THE DAY BEFORE
1- Preheat the oven to 105°C (gas mark 3-4)
2- In an oven-safe pot, pour all your ingredients to be candied, salt, sprinkle with your turmeric, add your olive oil, cover and bring to a light boil on the stove, then place in the middle of the oven for a low temperature cooking of 4 hours 15 minutes.
3- Time has passed, remove and drain* your vegetables on a colander, remove thyme and bay leaf as well as any skins that have come off (peppers and tomato) then coarsely chop the whole mixture.
THE SAME DAY
4- Place your pastry in your mold (lining) by pinching the edges, give the bottom a few fork pricks then place it in the fridge for 30 minutes.
5- In the meantime prepare your \"custard\" by mixing together eggs, cream, myrtle liqueur*, salt and freshly ground pepper.

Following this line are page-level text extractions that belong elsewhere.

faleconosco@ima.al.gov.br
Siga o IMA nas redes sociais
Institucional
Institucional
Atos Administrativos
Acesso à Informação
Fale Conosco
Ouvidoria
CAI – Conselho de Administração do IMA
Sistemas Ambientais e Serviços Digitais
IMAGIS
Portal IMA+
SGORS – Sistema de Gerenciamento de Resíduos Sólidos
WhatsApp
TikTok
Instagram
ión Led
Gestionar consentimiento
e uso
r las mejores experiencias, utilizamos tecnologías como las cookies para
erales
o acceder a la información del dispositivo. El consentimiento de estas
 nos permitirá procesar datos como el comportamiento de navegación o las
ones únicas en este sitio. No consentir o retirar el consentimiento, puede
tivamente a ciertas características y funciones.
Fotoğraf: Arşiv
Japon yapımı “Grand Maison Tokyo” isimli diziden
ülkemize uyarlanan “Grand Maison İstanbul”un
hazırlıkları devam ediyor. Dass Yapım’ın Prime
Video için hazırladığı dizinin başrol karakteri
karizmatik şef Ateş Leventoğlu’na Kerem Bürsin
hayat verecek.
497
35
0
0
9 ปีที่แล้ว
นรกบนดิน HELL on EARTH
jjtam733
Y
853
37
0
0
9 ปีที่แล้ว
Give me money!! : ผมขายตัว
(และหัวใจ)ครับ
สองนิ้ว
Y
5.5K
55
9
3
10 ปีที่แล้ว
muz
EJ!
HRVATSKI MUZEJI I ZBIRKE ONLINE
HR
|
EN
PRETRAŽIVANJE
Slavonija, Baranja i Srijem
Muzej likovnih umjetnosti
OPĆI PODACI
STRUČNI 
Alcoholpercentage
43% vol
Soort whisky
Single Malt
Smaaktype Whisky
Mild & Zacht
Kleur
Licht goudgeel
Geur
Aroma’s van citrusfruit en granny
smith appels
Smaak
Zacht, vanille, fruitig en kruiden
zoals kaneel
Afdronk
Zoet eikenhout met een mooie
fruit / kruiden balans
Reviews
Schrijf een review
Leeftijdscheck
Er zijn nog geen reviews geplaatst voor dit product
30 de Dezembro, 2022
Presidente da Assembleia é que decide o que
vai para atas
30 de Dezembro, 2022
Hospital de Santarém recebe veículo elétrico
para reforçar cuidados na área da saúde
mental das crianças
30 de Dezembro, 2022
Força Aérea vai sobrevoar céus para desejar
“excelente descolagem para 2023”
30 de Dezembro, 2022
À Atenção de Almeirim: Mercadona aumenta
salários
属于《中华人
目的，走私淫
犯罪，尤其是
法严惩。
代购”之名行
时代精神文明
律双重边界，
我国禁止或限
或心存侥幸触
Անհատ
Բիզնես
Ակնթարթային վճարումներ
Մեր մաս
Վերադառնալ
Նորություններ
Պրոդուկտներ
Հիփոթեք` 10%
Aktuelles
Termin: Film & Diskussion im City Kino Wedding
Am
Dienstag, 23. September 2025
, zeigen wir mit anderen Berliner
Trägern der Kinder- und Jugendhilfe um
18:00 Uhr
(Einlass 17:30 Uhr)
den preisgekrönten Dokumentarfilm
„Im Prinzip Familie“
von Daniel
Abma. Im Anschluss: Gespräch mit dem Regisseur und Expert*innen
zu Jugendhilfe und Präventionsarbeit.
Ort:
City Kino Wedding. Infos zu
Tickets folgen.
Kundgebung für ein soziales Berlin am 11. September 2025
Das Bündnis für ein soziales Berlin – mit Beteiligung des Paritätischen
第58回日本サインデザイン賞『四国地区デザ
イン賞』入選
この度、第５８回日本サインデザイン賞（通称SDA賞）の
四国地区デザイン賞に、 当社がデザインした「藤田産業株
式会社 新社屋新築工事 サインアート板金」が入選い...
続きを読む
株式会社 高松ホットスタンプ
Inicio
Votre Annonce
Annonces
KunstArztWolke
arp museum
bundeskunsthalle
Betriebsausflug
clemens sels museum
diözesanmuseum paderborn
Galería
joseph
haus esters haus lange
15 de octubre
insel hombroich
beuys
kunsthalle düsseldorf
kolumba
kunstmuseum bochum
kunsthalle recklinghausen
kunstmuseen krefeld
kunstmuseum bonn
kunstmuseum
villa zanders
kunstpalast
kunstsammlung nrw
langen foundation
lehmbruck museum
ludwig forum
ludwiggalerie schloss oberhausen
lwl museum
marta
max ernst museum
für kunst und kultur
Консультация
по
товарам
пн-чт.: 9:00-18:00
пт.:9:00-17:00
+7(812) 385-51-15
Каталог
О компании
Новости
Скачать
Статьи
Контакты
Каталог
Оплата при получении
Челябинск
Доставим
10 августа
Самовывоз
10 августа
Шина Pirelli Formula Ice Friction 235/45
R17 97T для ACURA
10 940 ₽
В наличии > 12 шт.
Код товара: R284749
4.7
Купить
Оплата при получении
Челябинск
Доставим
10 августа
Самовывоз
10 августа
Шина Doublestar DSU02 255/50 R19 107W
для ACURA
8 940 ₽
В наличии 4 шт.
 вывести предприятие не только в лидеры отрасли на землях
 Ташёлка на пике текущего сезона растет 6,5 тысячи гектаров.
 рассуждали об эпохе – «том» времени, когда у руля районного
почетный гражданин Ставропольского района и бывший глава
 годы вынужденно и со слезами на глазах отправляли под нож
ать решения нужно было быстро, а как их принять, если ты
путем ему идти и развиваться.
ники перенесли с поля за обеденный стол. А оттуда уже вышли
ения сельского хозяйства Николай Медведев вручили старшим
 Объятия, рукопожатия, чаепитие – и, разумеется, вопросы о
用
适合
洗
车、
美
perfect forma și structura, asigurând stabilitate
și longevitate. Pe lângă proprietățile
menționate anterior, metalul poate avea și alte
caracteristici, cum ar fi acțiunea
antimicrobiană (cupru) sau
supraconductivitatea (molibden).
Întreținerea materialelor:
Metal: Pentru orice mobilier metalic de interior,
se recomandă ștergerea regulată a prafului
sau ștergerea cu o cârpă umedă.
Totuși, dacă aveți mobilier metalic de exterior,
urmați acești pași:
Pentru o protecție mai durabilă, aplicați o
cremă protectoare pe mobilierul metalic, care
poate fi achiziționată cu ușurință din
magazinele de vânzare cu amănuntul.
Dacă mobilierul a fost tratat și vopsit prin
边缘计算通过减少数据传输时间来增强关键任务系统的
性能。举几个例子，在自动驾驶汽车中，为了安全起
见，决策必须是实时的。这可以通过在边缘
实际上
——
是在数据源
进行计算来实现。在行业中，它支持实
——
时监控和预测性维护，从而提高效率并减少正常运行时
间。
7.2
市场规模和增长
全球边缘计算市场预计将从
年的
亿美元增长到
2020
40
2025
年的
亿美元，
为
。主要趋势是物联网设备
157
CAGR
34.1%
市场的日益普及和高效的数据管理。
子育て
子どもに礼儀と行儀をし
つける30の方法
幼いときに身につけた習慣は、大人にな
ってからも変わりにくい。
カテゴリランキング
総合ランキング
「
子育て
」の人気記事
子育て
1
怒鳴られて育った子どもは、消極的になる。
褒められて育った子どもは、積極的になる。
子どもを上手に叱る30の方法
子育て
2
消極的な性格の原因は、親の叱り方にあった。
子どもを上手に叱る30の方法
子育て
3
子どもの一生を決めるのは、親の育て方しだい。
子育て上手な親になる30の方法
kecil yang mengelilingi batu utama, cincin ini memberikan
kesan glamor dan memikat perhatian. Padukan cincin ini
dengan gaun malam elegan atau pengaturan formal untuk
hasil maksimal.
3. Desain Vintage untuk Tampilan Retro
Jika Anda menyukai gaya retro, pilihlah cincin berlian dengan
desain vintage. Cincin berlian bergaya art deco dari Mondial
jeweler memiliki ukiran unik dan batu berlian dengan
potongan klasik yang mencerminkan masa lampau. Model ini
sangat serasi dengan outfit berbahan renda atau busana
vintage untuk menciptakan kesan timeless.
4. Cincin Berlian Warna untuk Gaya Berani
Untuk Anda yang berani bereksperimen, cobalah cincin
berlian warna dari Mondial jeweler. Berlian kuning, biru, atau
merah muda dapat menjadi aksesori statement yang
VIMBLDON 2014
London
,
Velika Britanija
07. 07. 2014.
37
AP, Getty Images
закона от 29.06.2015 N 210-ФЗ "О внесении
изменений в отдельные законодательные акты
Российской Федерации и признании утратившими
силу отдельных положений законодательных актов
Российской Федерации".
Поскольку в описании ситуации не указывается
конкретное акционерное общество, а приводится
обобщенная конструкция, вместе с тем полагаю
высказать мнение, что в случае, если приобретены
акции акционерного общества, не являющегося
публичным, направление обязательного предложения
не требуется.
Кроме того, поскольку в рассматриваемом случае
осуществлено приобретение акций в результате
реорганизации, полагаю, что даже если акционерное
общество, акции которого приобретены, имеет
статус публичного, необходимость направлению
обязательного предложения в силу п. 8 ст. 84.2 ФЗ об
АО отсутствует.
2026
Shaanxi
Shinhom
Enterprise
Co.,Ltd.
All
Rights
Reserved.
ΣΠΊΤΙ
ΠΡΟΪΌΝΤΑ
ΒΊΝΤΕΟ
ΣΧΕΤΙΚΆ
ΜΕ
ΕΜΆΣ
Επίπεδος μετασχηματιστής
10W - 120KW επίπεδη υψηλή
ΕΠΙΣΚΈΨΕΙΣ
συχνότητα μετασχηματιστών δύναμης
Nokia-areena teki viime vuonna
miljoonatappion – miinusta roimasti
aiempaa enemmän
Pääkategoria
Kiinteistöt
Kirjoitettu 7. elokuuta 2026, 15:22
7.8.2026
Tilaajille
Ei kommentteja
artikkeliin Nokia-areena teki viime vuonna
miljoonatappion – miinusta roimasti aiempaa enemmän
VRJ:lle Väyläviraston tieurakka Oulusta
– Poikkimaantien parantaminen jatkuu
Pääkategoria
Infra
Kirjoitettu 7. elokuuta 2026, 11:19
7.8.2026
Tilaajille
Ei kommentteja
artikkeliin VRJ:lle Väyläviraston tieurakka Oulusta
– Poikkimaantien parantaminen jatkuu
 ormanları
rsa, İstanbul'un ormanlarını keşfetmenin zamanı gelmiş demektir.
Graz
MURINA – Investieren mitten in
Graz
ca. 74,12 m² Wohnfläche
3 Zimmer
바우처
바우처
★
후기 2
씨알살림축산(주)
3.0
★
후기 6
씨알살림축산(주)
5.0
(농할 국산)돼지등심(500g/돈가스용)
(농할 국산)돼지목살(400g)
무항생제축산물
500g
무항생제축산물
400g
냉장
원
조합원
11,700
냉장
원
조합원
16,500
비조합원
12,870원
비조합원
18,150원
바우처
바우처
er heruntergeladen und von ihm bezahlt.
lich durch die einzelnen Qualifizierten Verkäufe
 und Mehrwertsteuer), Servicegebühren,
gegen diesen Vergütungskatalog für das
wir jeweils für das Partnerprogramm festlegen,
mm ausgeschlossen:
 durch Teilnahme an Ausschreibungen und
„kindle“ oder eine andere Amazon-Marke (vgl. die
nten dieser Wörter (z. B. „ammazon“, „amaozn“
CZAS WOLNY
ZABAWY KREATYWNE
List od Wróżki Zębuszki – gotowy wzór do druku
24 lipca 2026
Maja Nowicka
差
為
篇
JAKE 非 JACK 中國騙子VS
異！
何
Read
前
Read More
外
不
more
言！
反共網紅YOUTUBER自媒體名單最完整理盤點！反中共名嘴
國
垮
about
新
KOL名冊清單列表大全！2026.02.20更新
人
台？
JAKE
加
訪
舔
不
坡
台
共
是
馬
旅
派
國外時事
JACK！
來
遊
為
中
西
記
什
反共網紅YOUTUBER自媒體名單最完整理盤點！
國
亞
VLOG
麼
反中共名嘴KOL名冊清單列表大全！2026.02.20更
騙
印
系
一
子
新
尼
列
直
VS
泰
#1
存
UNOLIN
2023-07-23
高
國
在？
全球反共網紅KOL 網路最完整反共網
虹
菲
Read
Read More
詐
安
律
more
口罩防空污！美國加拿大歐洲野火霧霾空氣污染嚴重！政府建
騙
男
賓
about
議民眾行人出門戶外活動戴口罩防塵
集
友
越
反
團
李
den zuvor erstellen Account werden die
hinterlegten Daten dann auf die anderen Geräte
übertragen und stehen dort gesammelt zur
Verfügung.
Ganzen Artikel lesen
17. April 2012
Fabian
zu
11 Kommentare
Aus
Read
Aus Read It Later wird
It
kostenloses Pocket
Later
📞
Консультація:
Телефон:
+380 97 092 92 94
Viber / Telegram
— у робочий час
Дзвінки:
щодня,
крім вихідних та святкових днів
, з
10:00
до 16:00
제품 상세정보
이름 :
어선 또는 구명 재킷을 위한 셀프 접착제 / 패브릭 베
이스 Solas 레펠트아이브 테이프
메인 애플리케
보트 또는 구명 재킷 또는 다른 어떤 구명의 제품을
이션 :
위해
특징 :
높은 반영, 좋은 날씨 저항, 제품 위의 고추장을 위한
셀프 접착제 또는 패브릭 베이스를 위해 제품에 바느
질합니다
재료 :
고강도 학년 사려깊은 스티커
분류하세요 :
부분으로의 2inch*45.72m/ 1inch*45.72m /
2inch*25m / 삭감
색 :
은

6- Remove your baking sheet from the oven, then get your tart well cooled, place it in the middle of your baking sheet then fill your quiche with all the candied vegetables, pour your custard over it, then into the middle of the oven preheated to 200°C (gas mark 6-7) cook for 20 minutes then lower the oven to 160°C (gas mark 5) for 18 minutes, remove your quiche from the oven then cover it with parchment paper for 10 minutes to enjoy it lukewarm.
*Keep this oil for other recipes.
*Thanks as always to my friend Xavier Calizi for sending me from Cape Corsica this Myrtle liqueur which brings a small herbaceous taste leaning towards rosemary.